GZSZ-Star Iris Mareike Steen: „Mit 18 war ich von der Bulimie-Story überfordert“
Anlässlich ihres 15-jährigen Jubiläums bei „Gute Zeiten, schlechte Zeiten“ spricht Iris Mareike Steen offen über die psychische Belastung durch die aktuelle Bulimie-Rückfall-Story ihrer Rolle Lilly Seefeld.
Die Schauspielerin nutzt die aktuelle Handlung der Serie, um auf ein wichtiges gesellschaftliches Thema aufmerksam zu machen, und blickt dabei kritisch auf ihre eigenen Anfänge in der Daily Soap zurück.
Der Bulimie-Rückfall bei Lilly Seefeld

Nach vielen Jahren erleidet die Rolle Lilly Seefeld aktuell einen dramatischen Rückfall in die Essstörung.

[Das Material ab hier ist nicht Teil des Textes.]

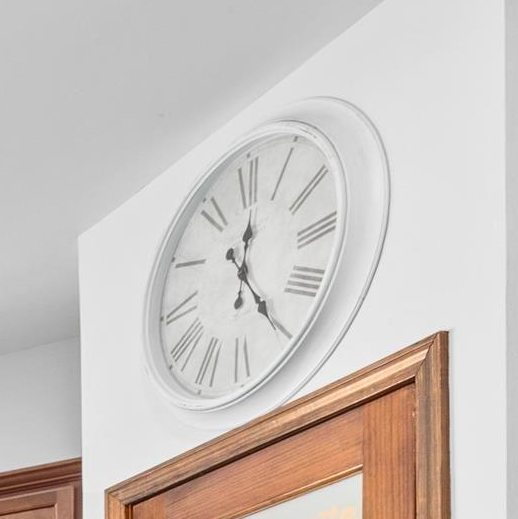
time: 12:24
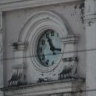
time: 2:55
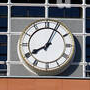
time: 8:04
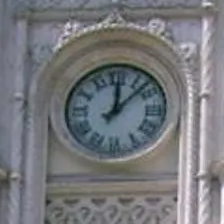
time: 12:07
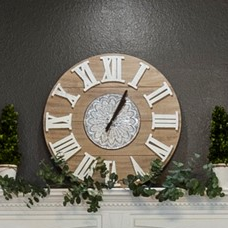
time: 1:04
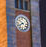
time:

Für Iris Mareike Steen ist dies eine Herzensangelegenheit:
- Wichtige Aufklärung: Die Schauspielerin betont im Interview, wie wichtig es sei, das Thema wieder aufzugreifen, da Essstörungen oft im Verborgenen stattfinden und viele Menschen betreffen.
- Ernsthaftigkeit der Darstellung: Die Geschichte soll emotional und realitätsnah gezeigt werden, um Betroffenen Mut zu machen, sich Hilfe zu suchen.
Frühere Überforderung und heutige Professionalität
Iris Mareike Steen reflektiert den Unterschied zwischen der ersten Bulimie-Story vor über einem Jahrzehnt und der heutigen Arbeit:
- Einstige Belastung: Als die Thematik zum ersten Mal erzählt wurde, war die Schauspielerin erst 18 oder 19 Jahre alt. Damals fiel es ihr schwer, die harten Geschichten nach Drehschluss hinter sich zu lassen.
- Lerneffekt: Heute, nach 15 Jahren Dreherfahrung, hat sie „Mittel und Wege gefunden“, die emotionalen Belastungen der Rolle nicht mehr mit nach Hause zu nehmen.
- Reife: Sie geht das Thema heute bewusster und professioneller an, ohne es „lapidar wegzudrehen“.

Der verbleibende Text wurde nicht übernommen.